Print, exactly and without pictures, the lines from the one where "men syns..." appears down to the end of the entries.

::: Source material :::

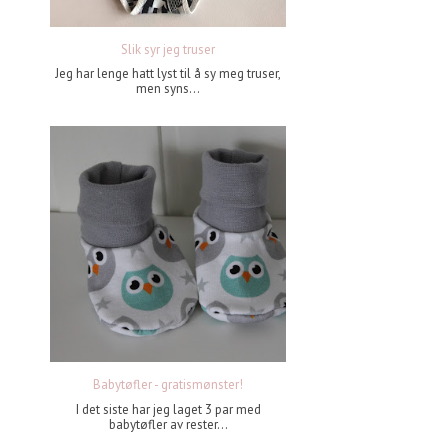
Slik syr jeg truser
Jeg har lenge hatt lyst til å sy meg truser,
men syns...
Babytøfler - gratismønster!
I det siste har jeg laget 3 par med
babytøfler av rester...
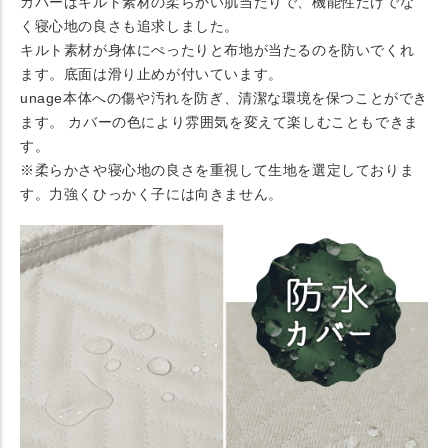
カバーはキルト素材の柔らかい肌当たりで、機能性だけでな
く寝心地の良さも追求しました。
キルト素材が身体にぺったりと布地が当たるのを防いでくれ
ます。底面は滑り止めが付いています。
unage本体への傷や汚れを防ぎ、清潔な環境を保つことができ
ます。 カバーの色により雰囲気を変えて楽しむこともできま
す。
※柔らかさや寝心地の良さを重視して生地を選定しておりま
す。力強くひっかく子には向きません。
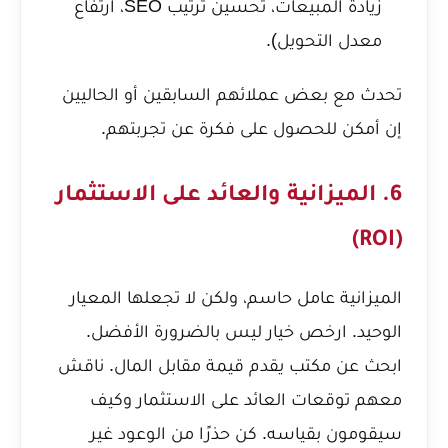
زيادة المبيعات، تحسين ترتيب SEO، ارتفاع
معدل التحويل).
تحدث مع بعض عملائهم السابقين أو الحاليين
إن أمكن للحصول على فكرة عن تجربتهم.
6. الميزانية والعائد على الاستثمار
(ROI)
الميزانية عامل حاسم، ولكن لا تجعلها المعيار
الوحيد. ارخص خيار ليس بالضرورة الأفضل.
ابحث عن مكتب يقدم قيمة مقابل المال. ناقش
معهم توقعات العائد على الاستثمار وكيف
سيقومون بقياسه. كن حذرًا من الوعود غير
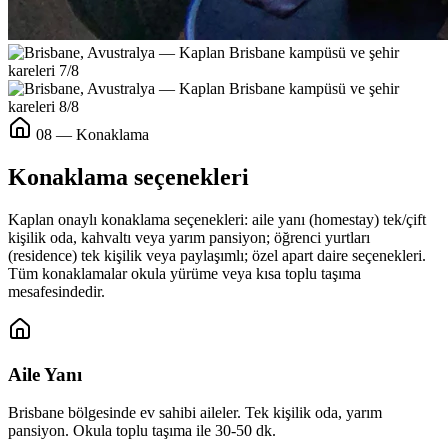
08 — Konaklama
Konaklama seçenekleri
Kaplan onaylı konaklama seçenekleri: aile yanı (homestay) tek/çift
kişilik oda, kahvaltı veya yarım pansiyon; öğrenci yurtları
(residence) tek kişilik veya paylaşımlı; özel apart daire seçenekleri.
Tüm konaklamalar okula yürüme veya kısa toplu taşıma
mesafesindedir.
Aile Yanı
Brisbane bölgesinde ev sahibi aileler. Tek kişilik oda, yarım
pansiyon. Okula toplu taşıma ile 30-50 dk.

:::

• [Answer to this task]:
men syns...
Babytøfler - gratismønster!
I det siste har jeg laget 3 par med
babytøfler av rester...
カバーはキルト素材の柔らかい肌当たりで、機能性だけでな
く寝心地の良さも追求しました。
キルト素材が身体にぺったりと布地が当たるのを防いでくれ
ます。底面は滑り止めが付いています。
unage本体への傷や汚れを防ぎ、清潔な環境を保つことができ
ます。 カバーの色により雰囲気を変えて楽しむこともできま
す。
※柔らかさや寝心地の良さを重視して生地を選定しておりま
す。力強くひっかく子には向きません。
زيادة المبيعات، تحسين ترتيب SEO، ارتفاع
معدل التحويل).
تحدث مع بعض عملائهم السابقين أو الحاليين
إن أمكن للحصول على فكرة عن تجربتهم.
6. الميزانية والعائد على الاستثمار
(ROI)
الميزانية عامل حاسم، ولكن لا تجعلها المعيار
الوحيد. ارخص خيار ليس بالضرورة الأفضل.
ابحث عن مكتب يقدم قيمة مقابل المال. ناقش
معهم توقعات العائد على الاستثمار وكيف
سيقومون بقياسه. كن حذرًا من الوعود غير
08 — Konaklama
Konaklama seçenekleri
Kaplan onaylı konaklama seçenekleri: aile yanı (homestay) tek/çift
kişilik oda, kahvaltı veya yarım pansiyon; öğrenci yurtları
(residence) tek kişilik veya paylaşımlı; özel apart daire seçenekleri.
Tüm konaklamalar okula yürüme veya kısa toplu taşıma
mesafesindedir.
Aile Yanı
Brisbane bölgesinde ev sahibi aileler. Tek kişilik oda, yarım
pansiyon. Okula toplu taşıma ile 30-50 dk.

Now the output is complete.